Whilst most if not all smartphone manufacturers such as Apple, Google, Samsung, Microsoft, HTC, Motorola and Nokia have been somehow plaintiffs or defendants in patent litigation, most of the widely reported cases nowadays revolve around Apple and Samsung who between them control more than half of the smartphone market.

By mid-2012 Apple and Samsung are still involved in over 50 lawsuits in more than ten different countries. Fierce battles are being raged in courtrooms on issues such the bonce-back feature, music and video synchronization, interfaces and the famous slide to unlock feature.

Patent wars are truly global wars but are fought one battle at a time even though many fronts will be open at any given point. Surely, the outcome of a battle in one jurisdiction does not mirror the result in another and this goes to prove that the different juridical and legal backgrounds of the countries in which the technological giants wage war are not identical. Whilst on the 24th of August 2012 Apple won an important ruling against Samsung in front of a jury in California which awarded over 1 billion dollars in damages to Apple, Samsung were the victors in another patent case against Apple filed in a district court in Tokyo which decided that Samsung did not breach Apple's patents.
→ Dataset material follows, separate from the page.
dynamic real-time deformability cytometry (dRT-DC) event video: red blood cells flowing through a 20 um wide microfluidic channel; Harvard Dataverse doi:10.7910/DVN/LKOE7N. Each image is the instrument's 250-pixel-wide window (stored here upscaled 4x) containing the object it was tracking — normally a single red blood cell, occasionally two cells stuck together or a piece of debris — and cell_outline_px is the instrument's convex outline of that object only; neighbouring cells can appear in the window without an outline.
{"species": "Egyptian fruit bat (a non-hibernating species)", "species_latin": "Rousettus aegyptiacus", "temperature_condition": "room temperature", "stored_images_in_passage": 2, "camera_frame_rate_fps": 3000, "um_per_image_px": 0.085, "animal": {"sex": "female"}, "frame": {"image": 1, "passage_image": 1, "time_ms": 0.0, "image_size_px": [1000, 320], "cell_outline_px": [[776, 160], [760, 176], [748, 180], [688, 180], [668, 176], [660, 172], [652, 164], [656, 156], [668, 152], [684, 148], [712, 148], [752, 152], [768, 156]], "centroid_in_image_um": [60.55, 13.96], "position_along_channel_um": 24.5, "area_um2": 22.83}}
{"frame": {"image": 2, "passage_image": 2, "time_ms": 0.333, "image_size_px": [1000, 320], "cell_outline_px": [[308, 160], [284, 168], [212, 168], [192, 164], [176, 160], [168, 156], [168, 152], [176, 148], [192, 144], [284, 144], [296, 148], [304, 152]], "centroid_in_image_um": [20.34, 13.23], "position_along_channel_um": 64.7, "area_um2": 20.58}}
Our endemic market will most probably remain immune to these patent disputes, unlike all past military conflicts where Malta played a key tactical role in the domain and control of the Mediterranean basin. Local consumer volumes do not make any patent dispute registered in Malta viable or the prelude of a successful action where your competitor will end up very bruised. Whilst patents are recognised and can be duly registered under Maltese law, their utilization locally has been very limited and has mostly revolved pharmaceutical patents or the local exemptions that exist in relation to generic pharmaceuticals.

Many complain that when it comes to technology, a monopoly for twenty years is ridiculous. Remember the Nokia 101? Just as much as in twenty years people will find it hard to remember the iphone4 or the Galaxy SIII. Some have advocated reducing the term of protection for technological patents considerably even though I think this will take decades to be agreed on and introduced.

James Bessen, Fellow at the Berkman Centre on Internet and Society at Harvard and an authority in the field of patents and their relationship with research and innovation, claims that elimination of the patent system would increase the incentives for innovation in all industries except chemistry and pharmaceuticals by eliminating startup litigation costs. Bessen also holds that the costs of patent litigation exceed their investment value especially in the fields of software and technology. So the question is simple. Why do these technological giants still have a go at it? No doubt, patent attorneys are not complaining and are having a thrill explaining the slide to unlock feature in legal terms to a jury or judge in some part of the world.

In the meantime, somewhere, lost in a drawer and covered with past memories of another life, my candy bar Nokia 101 is sleeping.